[EXTRACT PROVIDED]

I dont make a pig of myself anymore Rushy:x_x: that comes with age as well!!
Having somebody set it up is something I snorted at - but this time I've seen the benefits of it being done right on. I had the correct bore attachment and a collimator used, i thought "oh yeah but". But-nothing! My cold clean shot hit low and left 3 clicks - it then settled right on. I've never seen that before
The fact is most people don't have the space or equipment to do it 'your' way. Shooting the group and adjusting then re shooting a group may not be 100% correct but it gets you damn close and it's easy to do. Litz does it on his DVD and it seemed to work just fine out to 800m I think that he used that rifle to?
Isolating the one variable you're interested in.... that is good test methodology. If just the accuracy of the scope then I'd be checking in this way straight after purchase looking for ideally +/- one click accuracy and part-click backlash in a top-end product, right through the range, both axes. If the error is more, then that is the time to consider returning it. If you can live with it, document it and factor it into the dropchart. That said the last dial-up scope I did this with had a 30% error in the elevation turret so pretty much any method would have pick it up!
On test distance it comes down to ability to focus the scope sufficiently well to see the calibrated markings on the target and eliminate the possibility of any parallax error. For these reasons if the scope is fixed- focus the backyard is probably not going to work.
....remove the scope from the rifle, clamp it in a way that it will not be able to move at all...
doesn't take that much ingenuity to find a way to achieve this surely, or leave it in place and clamp the rifle ?
Drill and tap a block of steel and mount a rail to it. should be heavy enough to not move when clicking the turrets
Attachment 23024
A piece of 150x50 with ply screwed on each side, half-circles of the appropriate diameter for the tube to rest in, sash clamped back to a bench in this case. It can be clamped to whatever is handy at the local sports field or the range for checking things at 100m and beyond. Elastic is used to tension the scope down into the recesses and also prevent it from getting accidentally knocked onto the ground. Can rotate 90 to check windage on the same scale as elevation (see below).
Attachment 23025
This is the other end of the arrangement. The tripod gives flexibility for setting up at any distance. The bar in this case is marked up at 100mm spacings for confirming mrad at 100m.
Had a good day out today - A solid first round hit to a plate at 780m then these two on a 9" plate at 1010m. Feeling brave i tried the data off the app out to the 1200m gong and it only took 3 (for me that was 16.8 mils. Thanks again fellas - days like this improve the shooting immeasurably :thumbsup:
Attachment 25577
You were shooting like a man possessed. A first round hit at a kilometre followed up by another to prove it wasn't a fluke is legend mate. But I need to burst your bubble as the gong was ten inches not nine. Still under a minute of angle though. Well done.
HAHA bubble half burst - I'll meet you half way. 9.5" (it was a cold day and your targets had shrunk!!)

[/EXTRACT PROVIDED]
[AVAILABLE DATA]

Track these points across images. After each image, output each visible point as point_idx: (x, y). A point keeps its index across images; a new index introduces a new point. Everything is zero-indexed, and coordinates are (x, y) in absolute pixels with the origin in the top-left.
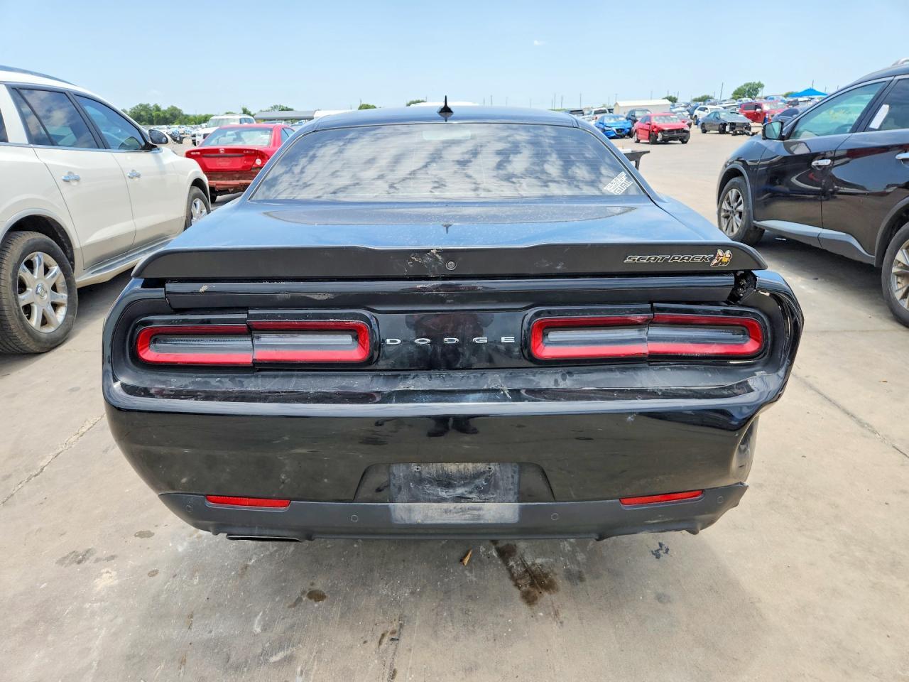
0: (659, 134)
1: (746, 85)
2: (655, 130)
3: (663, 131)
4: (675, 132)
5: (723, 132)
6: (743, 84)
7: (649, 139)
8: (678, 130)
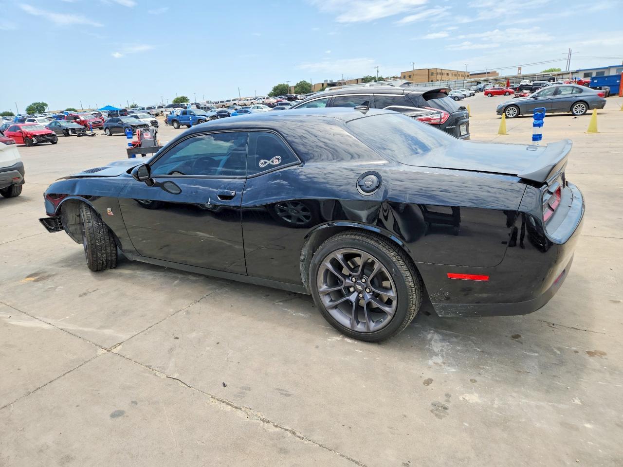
0: (34, 139)
1: (35, 104)
2: (29, 136)
3: (35, 136)
4: (46, 136)
5: (68, 135)
6: (31, 104)
7: (24, 142)
8: (48, 135)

[/AVAILABLE DATA]

__EXERCISE TASKS__.
1. Answer these questions about the scope-testing thread:
(a) How many clicks low and left did the cold clean shot hit after the scope was set up with a bore attachment and collimator?
(b) At what spacing is the bar on the tripod marked up?
(c) What size does the reply say the gong at 1010m actually was?
2. Copy every line of the listing exactly as it appears, leaving out the picture markers.

__SOLUTIONS BY TASK__.
1.
(a) 3 clicks
(b) 100mm
(c) Ten inches

2.
Track these points across images. After each image, output each visible point as point_idx: (x, y). A point keeps its index across images; a new index introduces a new point. Everything is zero-indexed, and coordinates are (x, y) in absolute pixels with the origin in the top-left.
0: (659, 134)
1: (746, 85)
2: (655, 130)
3: (663, 131)
4: (675, 132)
5: (723, 132)
6: (743, 84)
7: (649, 139)
8: (678, 130)
0: (34, 139)
1: (35, 104)
2: (29, 136)
3: (35, 136)
4: (46, 136)
5: (68, 135)
6: (31, 104)
7: (24, 142)
8: (48, 135)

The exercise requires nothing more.